[Task to carry out]
Rewrite all of the material below, changing every "series" to "data set" and keeping everything else the same. Leave out the pictures.

[Supplied material]
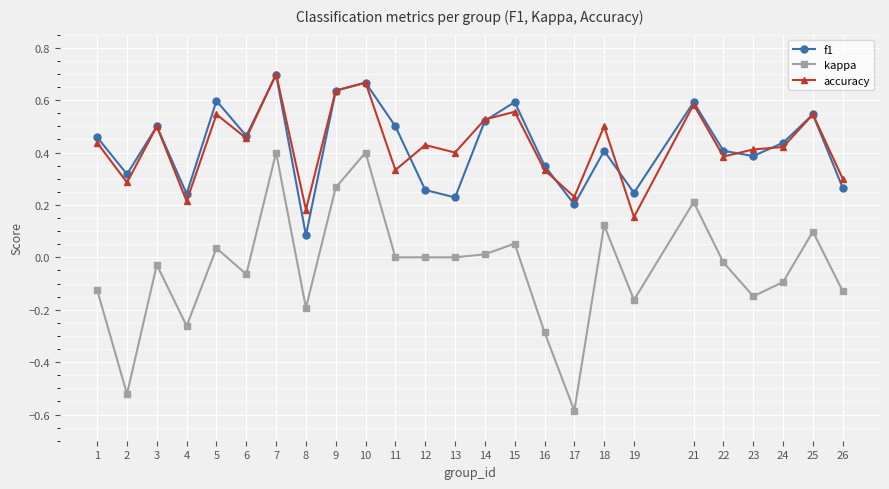

Between 9 and 14, which series saw the biggest shift?

kappa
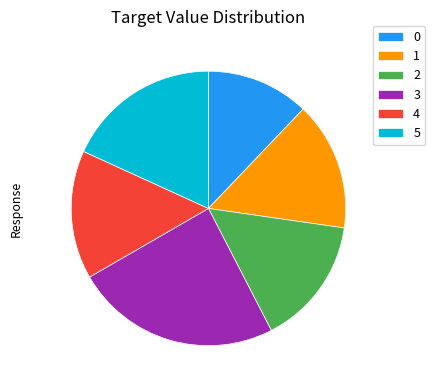

Which category has the biggest portion of the pie?

3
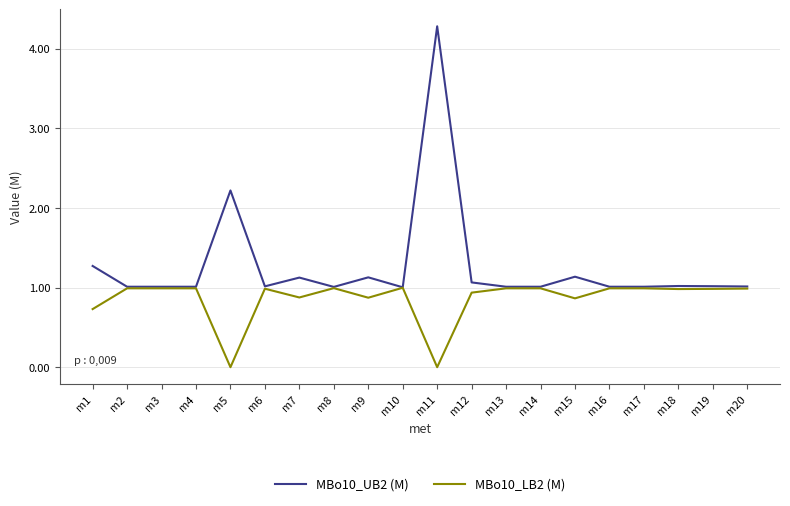

True or false: MBo10_UB2 (M) has more than 2 points higher than both neighbors.

True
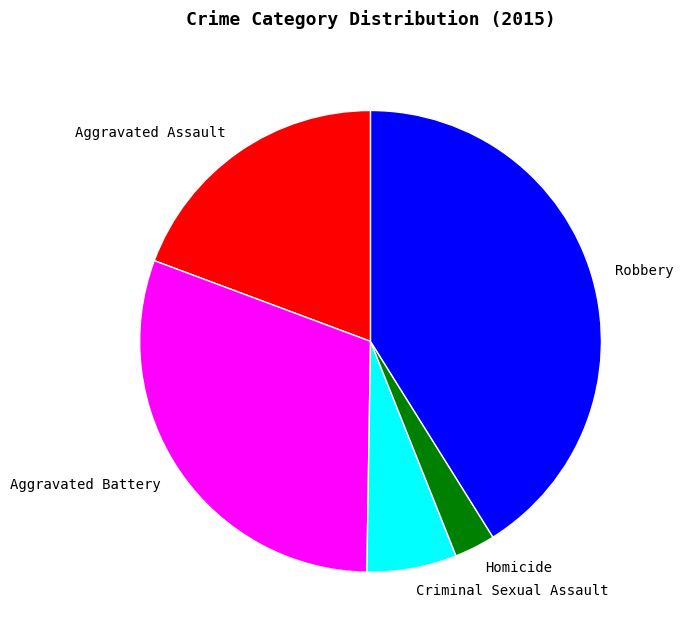

Rank the categories by value from lowest to highest.

Homicide, Criminal Sexual Assault, Aggravated Assault, Aggravated Battery, Robbery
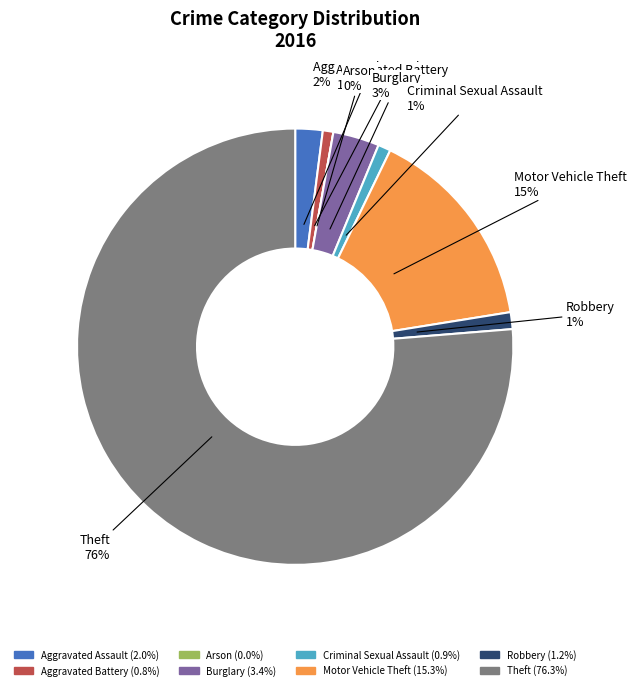

What is the largest slice in the pie chart?

Theft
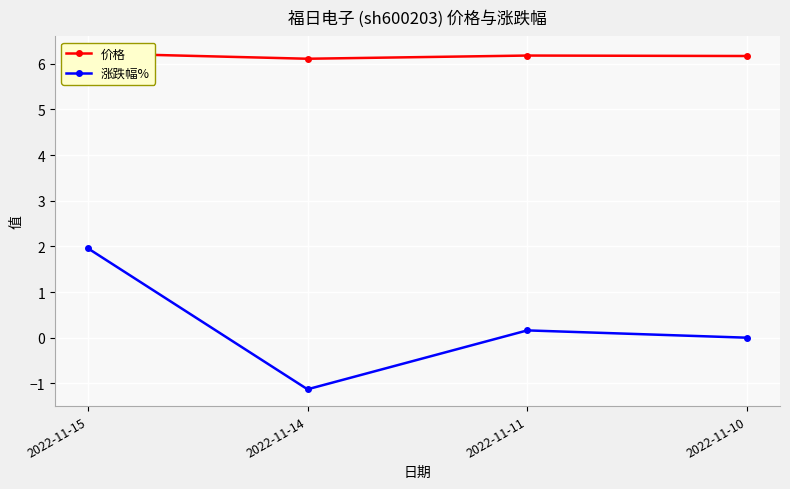

True or false: 涨跌幅% and 价格 intersect in this chart.

False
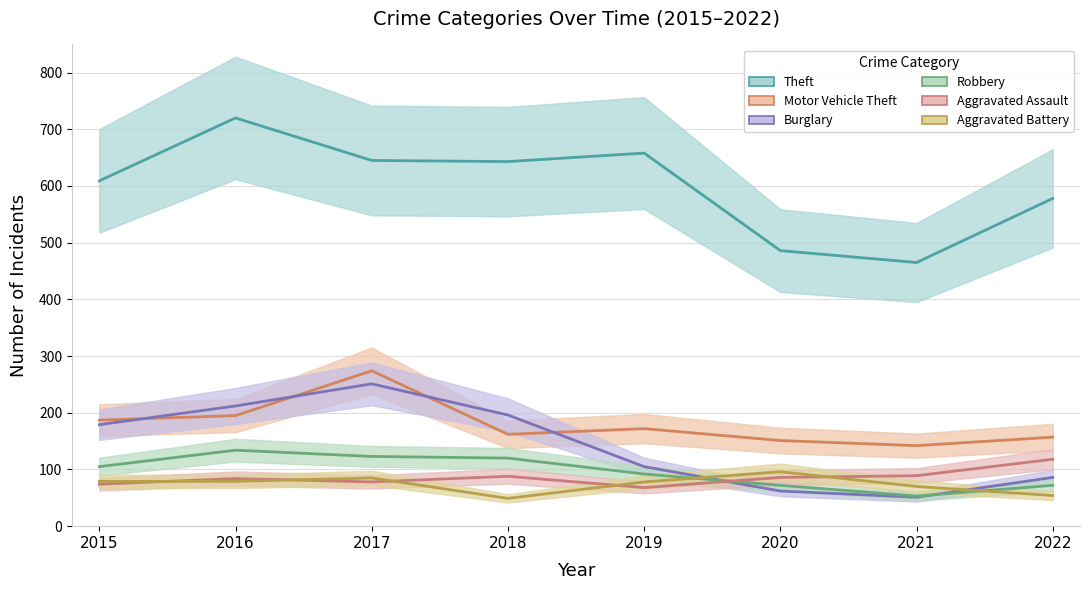

Which category has the highest value across all series?

2016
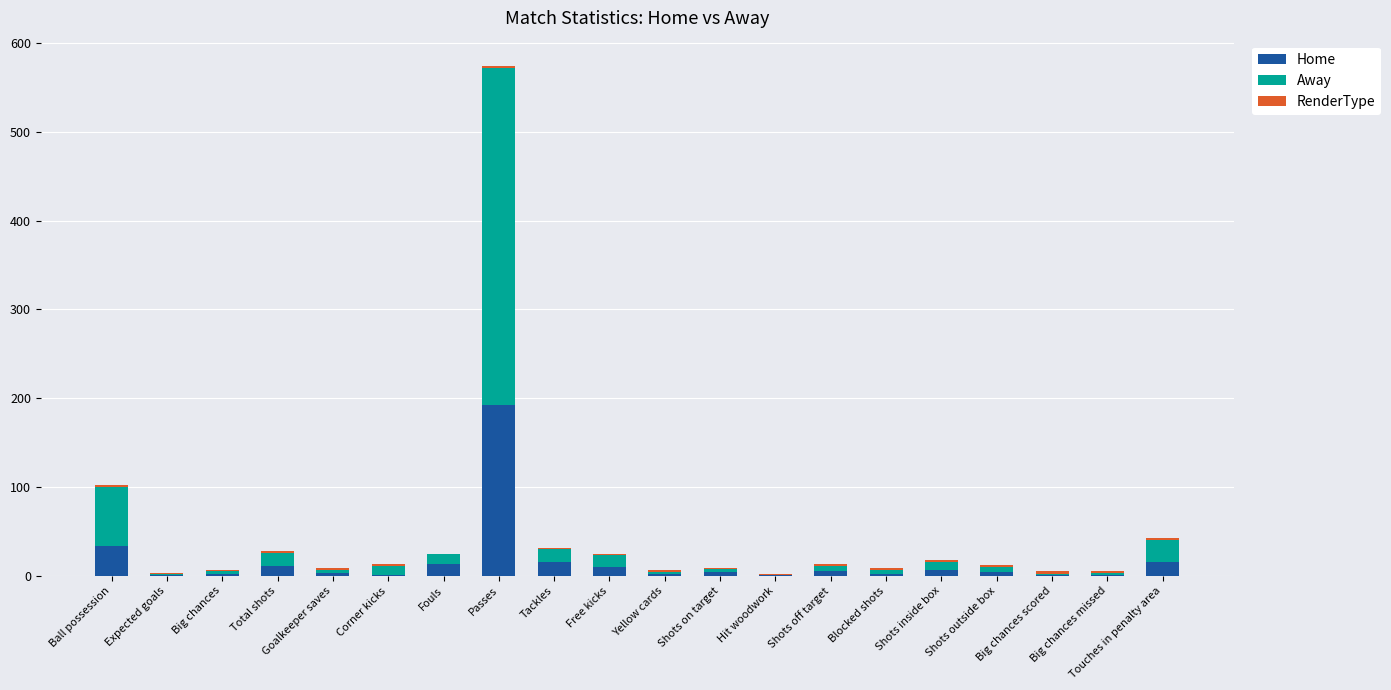

At which category is the sum across all series the highest?

Passes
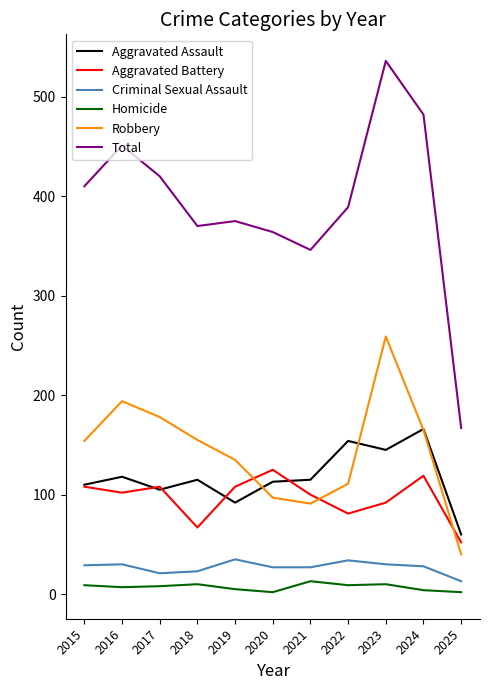

True or false: Aggravated Battery and Robbery intersect in this chart.

True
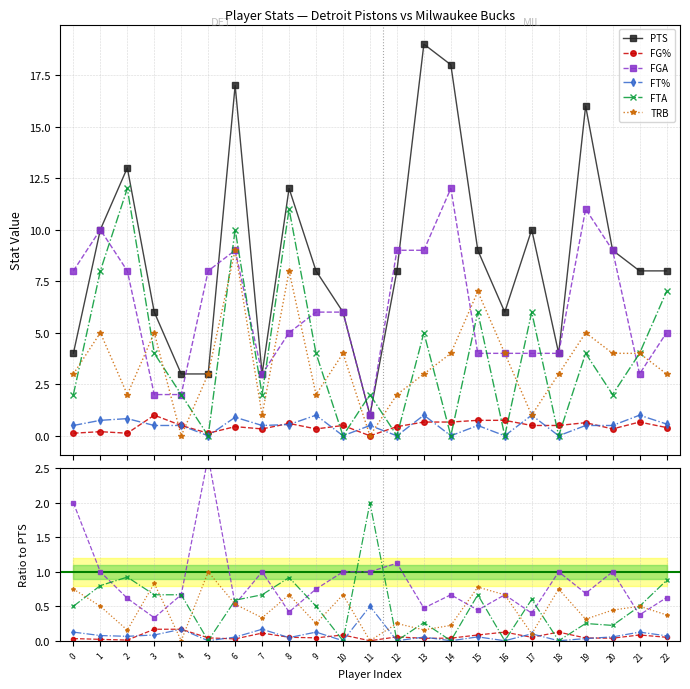

What is the highest value of the FG% series?

0.2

[Answer to the problem]
Between 9 and 14, which data set saw the biggest shift?

kappa

Which category has the biggest portion of the pie?

3

True or false: MBo10_UB2 (M) has more than 2 points higher than both neighbors.

True

Rank the categories by value from lowest to highest.

Homicide, Criminal Sexual Assault, Aggravated Assault, Aggravated Battery, Robbery

What is the largest slice in the pie chart?

Theft

True or false: 涨跌幅% and 价格 intersect in this chart.

False

Which category has the highest value across all data set?

2016

At which category is the sum across all data set the highest?

Passes

True or false: Aggravated Battery and Robbery intersect in this chart.

True

What is the highest value of the FG% data set?

0.2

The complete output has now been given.